Nitrogen-containing bisphosphonates (N-BPs), such as alendronate, are the most widely prescribed medications for diseases involving bone, with nearly 200 million prescriptions written annually. Recently, widespread use of N-BPs has been challenged due to the risk of rare but traumatic side effects such as atypical femoral fracture (AFF) and osteonecrosis of the jaw (ONJ). N-BPs bind to and inhibit farnesyl diphosphate synthase, resulting in defects in protein prenylation. Yet, it remains poorly understood what other cellular factors might allow N-BPs to exert their pharmacological effects. Here, we performed genome-wide studies in cells and patients to identify the poorly characterized gene, ATRAID. Loss of ATRAID function results in selective resistance to N-BP–mediated loss of cell viability and the prevention of alendronate-mediated inhibition of prenylation.

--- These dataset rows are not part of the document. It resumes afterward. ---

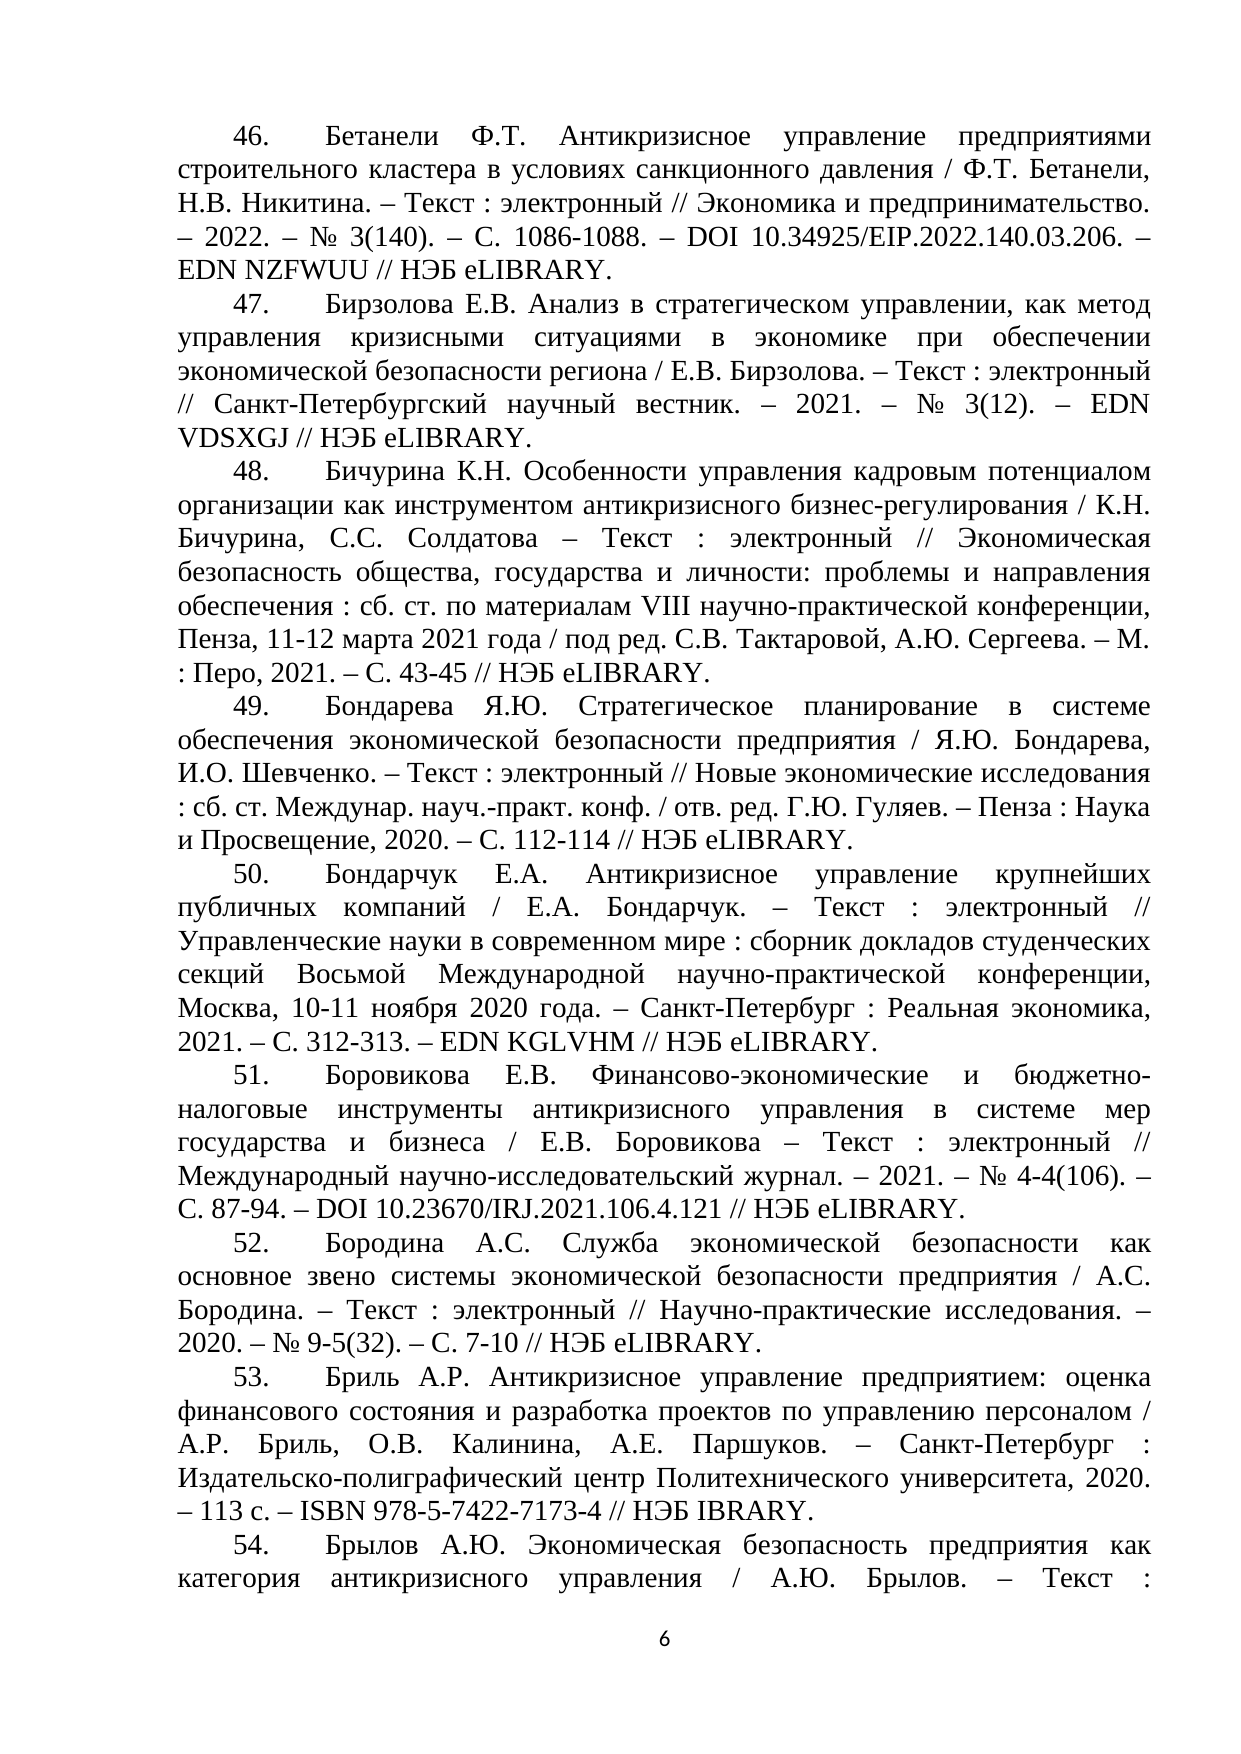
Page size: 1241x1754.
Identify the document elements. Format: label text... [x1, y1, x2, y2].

list Бирзолова Е.В. Анализ в стратегическом управлении, как метод управления кризисными ситуациями в экономике при обеспечении экономической безопасности региона / Е.В. Бирзолова. – Текст : электронный // Санкт-Петербургский научный вестник. – 2021. – № 3(12). – EDN VDSXGJ // НЭБ eLIBRARY. [177, 286, 1152, 453]
list Бетанели Ф.Т. Антикризисное управление предприятиями строительного кластера в условиях санкционного давления / Ф.Т. Бетанели, Н.В. Никитина. – Текст : электронный // Экономика и предпринимательство. – 2022. – № 3(140). – С. 1086-1088. – DOI 10.34925/EIP.2022.140.03.206. – EDN NZFWUU // НЭБ eLIBRARY. [177, 118, 1152, 286]
list Бондарева Я.Ю. Стратегическое планирование в системе обеспечения экономической безопасности предприятия / Я.Ю. Бондарева, И.О. Шевченко. – Текст : электронный // Новые экономические исследования : сб. ст. Междунар. науч.-практ. конф. / отв. ред. Г.Ю. Гуляев. – Пенза : Наука и Просвещение, 2020. – С. 112-114 // НЭБ eLIBRARY. [177, 688, 1152, 856]
list Бичурина К.Н. Особенности управления кадровым потенциалом организации как инструментом антикризисного бизнес-регулирования / К.Н. Бичурина, С.С. Солдатова – Текст : электронный // Экономическая безопасность общества, государства и личности: проблемы и направления обеспечения : сб. ст. по материалам VIII научно-практической конференции, Пенза, 11-12 марта 2021 года / под ред. С.В. Тактаровой, А.Ю. Сергеева. – М. : Перо, 2021. – С. 43-45 // НЭБ eLIBRARY. [177, 453, 1152, 688]
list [177, 1527, 1152, 1594]
list Боровикова Е.В. Финансово-экономические и бюджетно-налоговые инструменты антикризисного управления в системе мер государства и бизнеса / Е.В. Боровикова – Текст : электронный // Международный научно-исследовательский журнал. – 2021. – № 4-4(106). – С. 87-94. – DOI 10.23670/IRJ.2021.106.4.121 // НЭБ eLIBRARY. [177, 1057, 1152, 1225]
list Бриль А.Р. Антикризисное управление предприятием: оценка финансового состояния и разработка проектов по управлению персоналом / А.Р. Бриль, О.В. Калинина, А.Е. Паршуков. – Санкт-Петербург : Издательско-полиграфический центр Политехнического университета, 2020. – 113 с. – ISBN 978-5-7422-7173-4 // НЭБ IBRARY. [177, 1359, 1152, 1527]
list Бондарчук Е.А. Антикризисное управление крупнейших публичных компаний / Е.А. Бондарчук. – Текст : электронный // Управленческие науки в современном мире : сборник докладов студенческих секций Восьмой Международной научно-практической конференции, Москва, 10-11 ноября 2020 года. – Санкт-Петербург : Реальная экономика, 2021. – С. 312-313. – EDN KGLVHM // НЭБ eLIBRARY. [177, 856, 1152, 1057]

ATRAID is required for alendronate inhibition of osteoclast function, and ATRAID-deficient mice have impaired therapeutic responses to alendronate in both postmenopausal and senile (old age) osteoporosis models. Last, we performed exome sequencing on patients taking N-BPs that suffered ONJ or an AFF. ATRAID is one of three genes that contain rare nonsynonymous coding variants in patients with ONJ or an AFF that is also differentially expressed in poor outcome groups of patients treated with N-BPs. We functionally validated this patient variation in ATRAID as conferring cellular hypersensitivity to N-BPs. Our work adds key insight into the mechanistic action of N-BPs and the processes that might underlie differential responsiveness to N-BPs in people.